> _任务要求_:
以下三条陈述是否与给定文本相符？请对 (a)(b)(c) 分别回答“是”或“否”，并原样引用文本中起决定作用的文字：(a) learning_rate 设为 0.048；(b) device 设为 'cpu'；(c) 传入参数为实数时使用 hp.quniform。

> _给定文本_:
___

LGBMRegressor(bagging_fraction=0.7, bagging_freq=1, boosting_type='gbdt',
              cat_smooth=32, class_weight=None, colsample_bytree=1.0,
              device='gpu', feature_fraction=0.6, gpu_device_id=1,
              gpu_platform_id=0, importance_type='split', is_unbalance='false',
              lambda_l1=1, lambda_l2=0.8, learning_rate=0.048, max_bin=255,
              max_depth=-1, metric='rmse', min_child_samples=20,
              min_child_weight=0.001, min_data_in_leaf=20,
              min_data_per_group=838, min_split_gain=0.0,
              min_sum_hessian_in_leaf=0.001, n_estimators=100000, n_jobs=12,
              num_leaves=48, objective=None, random_state=None, reg_alpha=0.0, ...)

# TPE - hyperopt

In [7]:
from hyperopt import fmin, tpe, hp

In [8]:
train = lgb.Dataset(X_train, Y_train, free_raw_data=False)
valid = lgb.Dataset(X_valid, Y_valid, reference=train, free_raw_data=False)

In [9]:
# 当传入参数需为整数时，使用hp.quniform(label, low, high, step); 并且需要在训练参数里加上int()
# 当传入参数为实数时，使用hp.uniform(label, low, high)

___

> _原始材料_:
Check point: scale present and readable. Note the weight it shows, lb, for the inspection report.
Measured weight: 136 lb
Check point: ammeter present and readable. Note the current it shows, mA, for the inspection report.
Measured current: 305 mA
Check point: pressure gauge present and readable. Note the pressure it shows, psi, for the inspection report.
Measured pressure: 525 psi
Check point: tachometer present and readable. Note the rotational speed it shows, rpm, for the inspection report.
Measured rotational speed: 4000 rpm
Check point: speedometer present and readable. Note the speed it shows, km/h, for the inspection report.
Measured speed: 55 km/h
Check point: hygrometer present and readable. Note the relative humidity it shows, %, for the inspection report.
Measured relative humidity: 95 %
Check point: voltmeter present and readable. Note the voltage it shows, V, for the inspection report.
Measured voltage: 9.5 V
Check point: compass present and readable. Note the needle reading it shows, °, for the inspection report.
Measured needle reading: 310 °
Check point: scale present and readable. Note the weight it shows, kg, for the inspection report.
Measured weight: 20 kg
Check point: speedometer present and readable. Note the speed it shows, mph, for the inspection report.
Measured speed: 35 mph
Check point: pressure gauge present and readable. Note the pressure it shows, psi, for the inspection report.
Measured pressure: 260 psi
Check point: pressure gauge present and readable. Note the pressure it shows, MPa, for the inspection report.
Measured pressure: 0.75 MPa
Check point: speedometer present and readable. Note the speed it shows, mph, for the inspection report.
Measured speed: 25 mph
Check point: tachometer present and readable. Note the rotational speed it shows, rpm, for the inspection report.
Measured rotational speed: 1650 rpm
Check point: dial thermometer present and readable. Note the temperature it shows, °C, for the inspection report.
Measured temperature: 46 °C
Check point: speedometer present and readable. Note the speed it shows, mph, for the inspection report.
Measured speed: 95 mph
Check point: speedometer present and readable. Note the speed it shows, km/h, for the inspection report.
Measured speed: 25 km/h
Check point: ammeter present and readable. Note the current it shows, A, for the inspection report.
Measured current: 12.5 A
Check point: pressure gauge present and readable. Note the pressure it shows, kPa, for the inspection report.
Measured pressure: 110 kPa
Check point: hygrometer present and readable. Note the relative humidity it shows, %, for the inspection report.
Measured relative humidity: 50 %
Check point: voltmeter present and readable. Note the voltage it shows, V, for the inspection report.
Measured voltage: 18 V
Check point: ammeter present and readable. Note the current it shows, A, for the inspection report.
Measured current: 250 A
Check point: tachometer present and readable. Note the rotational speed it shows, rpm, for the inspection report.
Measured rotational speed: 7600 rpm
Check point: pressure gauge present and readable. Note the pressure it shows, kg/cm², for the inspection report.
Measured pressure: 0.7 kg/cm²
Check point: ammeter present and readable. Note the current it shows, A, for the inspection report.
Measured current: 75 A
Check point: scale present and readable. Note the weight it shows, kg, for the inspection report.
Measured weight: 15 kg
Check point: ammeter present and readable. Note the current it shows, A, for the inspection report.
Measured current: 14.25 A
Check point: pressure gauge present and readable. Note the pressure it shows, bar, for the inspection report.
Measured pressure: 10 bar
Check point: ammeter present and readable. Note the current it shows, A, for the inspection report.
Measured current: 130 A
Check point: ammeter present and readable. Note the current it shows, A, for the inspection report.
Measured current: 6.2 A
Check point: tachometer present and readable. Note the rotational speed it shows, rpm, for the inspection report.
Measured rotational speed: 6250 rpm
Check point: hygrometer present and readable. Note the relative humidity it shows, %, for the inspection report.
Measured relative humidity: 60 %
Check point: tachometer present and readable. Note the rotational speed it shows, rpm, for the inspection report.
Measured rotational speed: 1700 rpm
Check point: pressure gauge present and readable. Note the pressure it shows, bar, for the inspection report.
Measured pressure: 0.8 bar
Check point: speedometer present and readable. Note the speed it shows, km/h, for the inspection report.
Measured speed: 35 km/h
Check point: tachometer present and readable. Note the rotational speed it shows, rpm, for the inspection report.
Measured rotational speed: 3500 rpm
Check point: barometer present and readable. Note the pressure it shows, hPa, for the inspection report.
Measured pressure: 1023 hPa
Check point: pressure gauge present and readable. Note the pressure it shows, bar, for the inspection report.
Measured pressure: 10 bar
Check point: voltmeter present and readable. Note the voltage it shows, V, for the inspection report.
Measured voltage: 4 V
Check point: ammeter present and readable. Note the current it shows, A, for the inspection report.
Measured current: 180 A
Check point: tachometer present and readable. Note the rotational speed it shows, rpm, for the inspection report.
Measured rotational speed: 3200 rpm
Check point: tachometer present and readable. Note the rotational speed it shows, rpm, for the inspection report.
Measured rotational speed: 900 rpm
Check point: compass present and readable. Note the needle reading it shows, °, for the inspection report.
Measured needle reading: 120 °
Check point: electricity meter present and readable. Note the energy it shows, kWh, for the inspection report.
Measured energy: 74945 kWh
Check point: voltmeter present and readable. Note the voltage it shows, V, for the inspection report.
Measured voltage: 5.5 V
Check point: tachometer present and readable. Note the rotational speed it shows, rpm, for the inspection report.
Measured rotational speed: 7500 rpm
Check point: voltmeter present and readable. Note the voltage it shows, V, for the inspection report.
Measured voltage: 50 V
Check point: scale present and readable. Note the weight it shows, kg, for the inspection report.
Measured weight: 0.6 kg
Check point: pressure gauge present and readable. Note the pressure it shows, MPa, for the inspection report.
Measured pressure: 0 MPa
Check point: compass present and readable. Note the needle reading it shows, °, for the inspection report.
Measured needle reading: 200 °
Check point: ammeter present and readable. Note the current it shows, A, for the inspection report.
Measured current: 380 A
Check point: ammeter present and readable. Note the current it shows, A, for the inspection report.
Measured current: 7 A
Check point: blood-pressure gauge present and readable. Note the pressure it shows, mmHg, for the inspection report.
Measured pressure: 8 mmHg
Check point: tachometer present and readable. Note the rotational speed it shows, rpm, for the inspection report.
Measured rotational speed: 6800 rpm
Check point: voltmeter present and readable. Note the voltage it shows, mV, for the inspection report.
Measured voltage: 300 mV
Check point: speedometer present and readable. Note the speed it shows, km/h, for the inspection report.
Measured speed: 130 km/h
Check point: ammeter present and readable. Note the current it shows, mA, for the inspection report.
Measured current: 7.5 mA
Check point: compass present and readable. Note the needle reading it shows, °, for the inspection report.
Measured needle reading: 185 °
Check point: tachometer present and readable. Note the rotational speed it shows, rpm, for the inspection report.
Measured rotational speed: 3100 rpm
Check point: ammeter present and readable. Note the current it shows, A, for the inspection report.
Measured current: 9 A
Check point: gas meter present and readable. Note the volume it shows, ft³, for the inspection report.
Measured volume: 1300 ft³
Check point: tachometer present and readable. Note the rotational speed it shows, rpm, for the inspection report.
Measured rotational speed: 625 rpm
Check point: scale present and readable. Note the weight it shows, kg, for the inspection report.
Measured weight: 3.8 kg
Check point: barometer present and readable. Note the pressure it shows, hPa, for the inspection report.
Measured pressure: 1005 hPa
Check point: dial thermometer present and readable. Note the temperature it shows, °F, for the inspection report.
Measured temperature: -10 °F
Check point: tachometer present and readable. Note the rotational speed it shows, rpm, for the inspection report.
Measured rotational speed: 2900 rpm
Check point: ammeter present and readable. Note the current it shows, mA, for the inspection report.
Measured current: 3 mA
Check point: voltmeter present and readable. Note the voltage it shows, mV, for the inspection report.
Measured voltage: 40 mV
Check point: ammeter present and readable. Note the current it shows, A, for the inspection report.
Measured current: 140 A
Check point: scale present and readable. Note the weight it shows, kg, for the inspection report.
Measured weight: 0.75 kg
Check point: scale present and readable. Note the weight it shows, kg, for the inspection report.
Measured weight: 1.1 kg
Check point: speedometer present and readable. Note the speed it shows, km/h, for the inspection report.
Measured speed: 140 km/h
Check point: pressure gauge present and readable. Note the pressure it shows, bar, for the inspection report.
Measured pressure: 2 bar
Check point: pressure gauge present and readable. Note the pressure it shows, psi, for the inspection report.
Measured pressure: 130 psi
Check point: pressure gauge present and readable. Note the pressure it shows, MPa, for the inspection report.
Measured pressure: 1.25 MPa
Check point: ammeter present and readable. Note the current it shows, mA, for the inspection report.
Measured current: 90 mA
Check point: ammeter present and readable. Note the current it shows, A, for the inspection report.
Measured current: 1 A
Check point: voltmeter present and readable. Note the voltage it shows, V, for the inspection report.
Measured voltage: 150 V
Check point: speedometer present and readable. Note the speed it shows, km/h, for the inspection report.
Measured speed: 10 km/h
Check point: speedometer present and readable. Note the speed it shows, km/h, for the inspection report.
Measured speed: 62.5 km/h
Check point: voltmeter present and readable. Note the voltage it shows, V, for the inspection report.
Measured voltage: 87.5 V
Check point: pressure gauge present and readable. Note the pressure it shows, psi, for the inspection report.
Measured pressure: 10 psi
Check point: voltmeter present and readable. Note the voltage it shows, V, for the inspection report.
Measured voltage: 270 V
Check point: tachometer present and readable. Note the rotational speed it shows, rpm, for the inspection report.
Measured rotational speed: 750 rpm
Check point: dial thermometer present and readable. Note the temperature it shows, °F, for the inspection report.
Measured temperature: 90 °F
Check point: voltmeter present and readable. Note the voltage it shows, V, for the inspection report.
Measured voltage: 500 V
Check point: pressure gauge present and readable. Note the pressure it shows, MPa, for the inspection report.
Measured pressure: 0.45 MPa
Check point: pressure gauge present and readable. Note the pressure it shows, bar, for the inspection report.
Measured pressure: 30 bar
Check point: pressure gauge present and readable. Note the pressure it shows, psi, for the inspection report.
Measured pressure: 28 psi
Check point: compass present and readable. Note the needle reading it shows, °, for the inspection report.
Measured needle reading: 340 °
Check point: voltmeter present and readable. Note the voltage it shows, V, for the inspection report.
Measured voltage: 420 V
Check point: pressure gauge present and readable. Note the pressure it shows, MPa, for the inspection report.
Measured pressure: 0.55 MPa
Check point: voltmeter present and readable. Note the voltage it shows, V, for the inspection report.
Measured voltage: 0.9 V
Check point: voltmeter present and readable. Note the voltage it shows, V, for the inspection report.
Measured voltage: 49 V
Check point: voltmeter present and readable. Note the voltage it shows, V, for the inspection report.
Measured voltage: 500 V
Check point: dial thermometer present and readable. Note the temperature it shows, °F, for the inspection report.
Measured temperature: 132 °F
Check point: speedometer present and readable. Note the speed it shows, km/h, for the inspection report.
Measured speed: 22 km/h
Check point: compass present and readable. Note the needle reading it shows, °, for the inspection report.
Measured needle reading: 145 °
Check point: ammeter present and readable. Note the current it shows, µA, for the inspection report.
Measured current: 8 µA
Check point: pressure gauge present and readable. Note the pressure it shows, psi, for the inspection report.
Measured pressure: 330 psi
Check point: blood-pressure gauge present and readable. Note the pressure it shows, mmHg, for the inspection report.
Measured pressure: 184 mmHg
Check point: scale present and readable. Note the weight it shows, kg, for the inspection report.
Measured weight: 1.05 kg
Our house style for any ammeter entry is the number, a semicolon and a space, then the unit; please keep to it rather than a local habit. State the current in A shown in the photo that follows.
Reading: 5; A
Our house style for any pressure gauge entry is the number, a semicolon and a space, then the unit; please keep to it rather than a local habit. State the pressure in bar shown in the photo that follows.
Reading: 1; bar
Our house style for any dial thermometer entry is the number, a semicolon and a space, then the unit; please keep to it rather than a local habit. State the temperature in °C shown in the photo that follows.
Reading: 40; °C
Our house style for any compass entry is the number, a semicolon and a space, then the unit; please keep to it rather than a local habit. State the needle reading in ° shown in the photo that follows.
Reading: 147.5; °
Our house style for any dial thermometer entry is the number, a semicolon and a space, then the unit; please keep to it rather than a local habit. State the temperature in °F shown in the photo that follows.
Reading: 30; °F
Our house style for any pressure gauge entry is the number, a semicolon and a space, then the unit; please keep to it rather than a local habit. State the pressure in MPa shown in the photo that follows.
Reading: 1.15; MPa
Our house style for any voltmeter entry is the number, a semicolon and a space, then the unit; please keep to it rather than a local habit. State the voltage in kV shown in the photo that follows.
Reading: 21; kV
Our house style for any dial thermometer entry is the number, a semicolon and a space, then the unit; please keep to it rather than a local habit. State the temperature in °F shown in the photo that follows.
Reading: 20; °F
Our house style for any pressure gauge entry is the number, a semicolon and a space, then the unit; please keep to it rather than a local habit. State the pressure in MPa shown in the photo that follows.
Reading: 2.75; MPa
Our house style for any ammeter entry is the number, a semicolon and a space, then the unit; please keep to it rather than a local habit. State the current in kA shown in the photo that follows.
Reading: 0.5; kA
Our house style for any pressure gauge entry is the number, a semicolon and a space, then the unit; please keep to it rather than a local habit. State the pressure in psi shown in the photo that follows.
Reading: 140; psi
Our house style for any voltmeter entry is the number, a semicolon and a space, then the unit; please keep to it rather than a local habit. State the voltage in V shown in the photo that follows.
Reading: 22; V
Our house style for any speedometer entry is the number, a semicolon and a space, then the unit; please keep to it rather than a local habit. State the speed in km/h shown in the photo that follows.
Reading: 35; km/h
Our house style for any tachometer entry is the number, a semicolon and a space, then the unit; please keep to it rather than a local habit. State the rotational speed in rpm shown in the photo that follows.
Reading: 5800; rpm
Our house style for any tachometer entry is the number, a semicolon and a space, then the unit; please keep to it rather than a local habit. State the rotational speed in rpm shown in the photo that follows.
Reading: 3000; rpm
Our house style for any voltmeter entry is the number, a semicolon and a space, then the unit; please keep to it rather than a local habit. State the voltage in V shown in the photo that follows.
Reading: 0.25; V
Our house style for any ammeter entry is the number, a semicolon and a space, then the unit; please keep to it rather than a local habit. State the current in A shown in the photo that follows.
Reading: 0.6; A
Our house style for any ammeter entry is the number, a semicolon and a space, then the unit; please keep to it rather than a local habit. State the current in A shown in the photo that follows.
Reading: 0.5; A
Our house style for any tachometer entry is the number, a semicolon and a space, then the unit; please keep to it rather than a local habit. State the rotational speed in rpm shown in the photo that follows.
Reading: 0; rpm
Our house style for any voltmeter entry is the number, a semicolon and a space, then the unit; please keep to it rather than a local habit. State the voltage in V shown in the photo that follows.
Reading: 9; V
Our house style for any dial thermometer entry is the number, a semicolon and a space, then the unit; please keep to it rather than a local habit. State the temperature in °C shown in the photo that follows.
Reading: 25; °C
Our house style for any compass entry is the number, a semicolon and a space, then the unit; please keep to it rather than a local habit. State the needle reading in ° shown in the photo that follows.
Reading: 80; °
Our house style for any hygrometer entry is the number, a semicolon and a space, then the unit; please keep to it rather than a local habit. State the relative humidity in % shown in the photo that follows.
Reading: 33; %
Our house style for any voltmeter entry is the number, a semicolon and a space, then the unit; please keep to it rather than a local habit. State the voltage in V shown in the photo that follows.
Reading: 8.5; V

___

> _任务结果_:
(a) 是：“learning_rate=0.048”
(b) 否：“device='gpu'”
(c) 否：“当传入参数为实数时，使用hp.uniform(label, low, high)”